Tour of Duty is a fresh and welcome retelling of these lessons, and of how acutely John Kerry once wrestled with them. The book's remarkably broad and representative bibliography is manifest in the many details David Brinkley inserts throughout the text to enhance the verisimilitude of his portrait of both the era and the man.

Nonetheless, a number of gaffes and bizarre formulations underscore a suspicion that the Vietnam era is not one in which the author is deeply steeped. The potboiler rhetoric used to describe the National Liberation Front (Viet Cong), and its political and armed struggles for reunification with Hanoi, is amateurish.

The Viet Cong (like Native Americans of yore) are dubbed "treacherous" because they opposed both Saigon and the US invasion. Or they are said to "infest" the Delta, where they "extort taxes" from the peasants, even though they functioned widely throughout South Vietnam as the de facto government. At such moments, it's as if the voice of some diehard cold warrior from the LBJ or Nixon administration is being incorporated into the narrative against the nap of its prevailing fibers.

Skipping Kerry's Senate years, Brinkley carries the story forward to Kerry's present drive for his party's presidential nomination. Despite his electoral success in the primaries so far, voters can't seem to decipher Kerry's stance on the current war with Iraq.

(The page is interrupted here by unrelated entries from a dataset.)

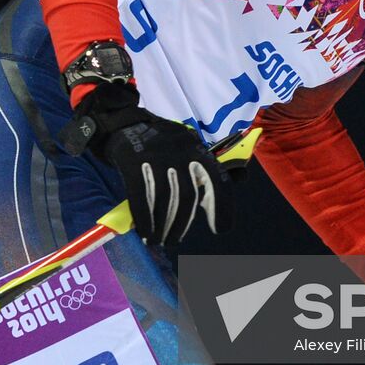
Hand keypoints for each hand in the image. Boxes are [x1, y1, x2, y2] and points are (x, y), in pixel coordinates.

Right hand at [64, 83, 231, 244]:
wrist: (124, 124)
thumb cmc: (162, 145)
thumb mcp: (188, 147)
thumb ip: (208, 167)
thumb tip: (240, 180)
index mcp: (197, 149)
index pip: (217, 179)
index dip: (222, 207)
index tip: (219, 229)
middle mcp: (180, 151)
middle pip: (187, 195)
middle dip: (181, 224)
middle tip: (173, 240)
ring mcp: (156, 155)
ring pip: (164, 198)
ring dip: (162, 226)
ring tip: (157, 239)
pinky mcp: (134, 161)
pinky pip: (140, 196)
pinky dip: (144, 218)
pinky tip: (145, 231)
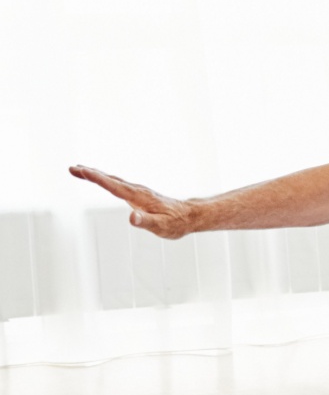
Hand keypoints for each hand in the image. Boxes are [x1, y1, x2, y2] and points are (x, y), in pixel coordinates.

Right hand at [68, 165, 196, 238]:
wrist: (190, 216)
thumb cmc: (175, 224)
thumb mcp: (161, 227)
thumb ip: (145, 222)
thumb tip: (131, 218)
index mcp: (138, 197)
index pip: (113, 186)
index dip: (96, 178)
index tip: (80, 170)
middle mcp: (137, 191)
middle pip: (110, 180)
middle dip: (91, 173)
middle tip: (72, 168)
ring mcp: (138, 192)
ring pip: (114, 180)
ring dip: (96, 175)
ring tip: (80, 170)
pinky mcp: (139, 195)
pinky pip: (118, 185)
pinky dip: (106, 180)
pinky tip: (101, 180)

Antiwar folks think he's for it (pointing to his vote authorizing the war), and pro-war folks think he's against it (pointing to his anti-Bush rhetoric and his vote against the $87 billion supplemental appropriation).

As a young, disaffected warrior, Kerry once dissolved such ambiguities in a rush of insightful empathy, asking himself, "What it would be like to be occupied by foreign troops, to have to bend to the desires of a people who could not be sensitive to the things that really count in one's own country?" To what degree John Kerry sets his politics today by this internationalist benchmark, no one, not even he, seems to know.